Wildflowers at Little Mountain

And what I had really wanted to write about was wildflowers and wildlife at Little Mountain. If there was any good news to report about Little Mountain over the summer of 2012, is that the site had become a place of rebirth, if not for housing then for nature and urban wildlife.

A Field of Dandelions at Little Mountain

It was only two months ago, on June 27th, that all interested parties convened at City Hall to hash out a Policy Statement on redevelopment. And then the BC Liberal Government through its housing organ — British Columbia Housing — lifted its iron fist once again and brought it down at Little Mountain and it was “eviction time” again.
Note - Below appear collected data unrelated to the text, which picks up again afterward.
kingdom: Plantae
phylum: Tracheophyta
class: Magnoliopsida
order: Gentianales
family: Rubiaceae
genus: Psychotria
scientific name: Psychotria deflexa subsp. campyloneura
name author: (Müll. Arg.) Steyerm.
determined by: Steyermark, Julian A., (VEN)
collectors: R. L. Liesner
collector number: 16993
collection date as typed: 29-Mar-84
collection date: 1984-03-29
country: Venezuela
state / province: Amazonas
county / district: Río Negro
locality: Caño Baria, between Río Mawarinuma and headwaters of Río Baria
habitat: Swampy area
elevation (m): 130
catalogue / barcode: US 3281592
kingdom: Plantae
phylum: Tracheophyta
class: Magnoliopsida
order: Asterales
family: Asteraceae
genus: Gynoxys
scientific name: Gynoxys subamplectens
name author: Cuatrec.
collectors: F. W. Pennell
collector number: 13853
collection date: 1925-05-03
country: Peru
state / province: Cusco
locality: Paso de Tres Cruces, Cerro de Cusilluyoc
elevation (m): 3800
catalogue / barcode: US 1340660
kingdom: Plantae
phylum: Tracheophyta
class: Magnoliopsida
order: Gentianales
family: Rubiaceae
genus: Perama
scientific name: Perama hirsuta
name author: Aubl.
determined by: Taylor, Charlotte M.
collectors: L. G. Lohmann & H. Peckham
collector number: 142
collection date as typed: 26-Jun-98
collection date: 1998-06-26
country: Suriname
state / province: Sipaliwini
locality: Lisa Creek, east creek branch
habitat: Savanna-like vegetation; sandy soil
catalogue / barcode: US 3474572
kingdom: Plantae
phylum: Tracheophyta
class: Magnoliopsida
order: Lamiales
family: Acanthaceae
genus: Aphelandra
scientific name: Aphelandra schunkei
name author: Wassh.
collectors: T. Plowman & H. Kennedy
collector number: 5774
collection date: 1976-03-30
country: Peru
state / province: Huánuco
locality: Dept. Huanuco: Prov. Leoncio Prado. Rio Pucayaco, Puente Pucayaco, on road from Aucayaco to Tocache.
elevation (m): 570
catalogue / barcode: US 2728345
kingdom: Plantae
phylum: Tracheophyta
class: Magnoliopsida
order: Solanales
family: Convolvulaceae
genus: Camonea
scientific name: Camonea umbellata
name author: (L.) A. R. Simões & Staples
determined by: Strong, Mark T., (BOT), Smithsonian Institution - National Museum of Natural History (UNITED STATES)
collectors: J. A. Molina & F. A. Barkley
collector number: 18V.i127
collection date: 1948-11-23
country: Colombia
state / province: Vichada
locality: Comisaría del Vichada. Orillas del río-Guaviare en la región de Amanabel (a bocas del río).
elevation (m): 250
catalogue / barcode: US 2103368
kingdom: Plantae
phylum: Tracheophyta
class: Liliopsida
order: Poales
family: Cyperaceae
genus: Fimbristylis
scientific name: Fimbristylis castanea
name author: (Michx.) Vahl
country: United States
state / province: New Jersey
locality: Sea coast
But this time, instead of the threat of aesbestos in the buildings, it’s residues of heating oil in the ground water.

Bulrushes at Little Mountain push back up after meeting BC Housing's machete.

But before I go into greater detail on the groundwater testing (in a future blog) can anyone from the City of Vancouver, or BC Housing, or the engineering firm tell me why they had to cut down all the wildflowers? Including a tiny stand of bullrushes – the week after?

David V
The Little Mountain Project, in late summer, 2012.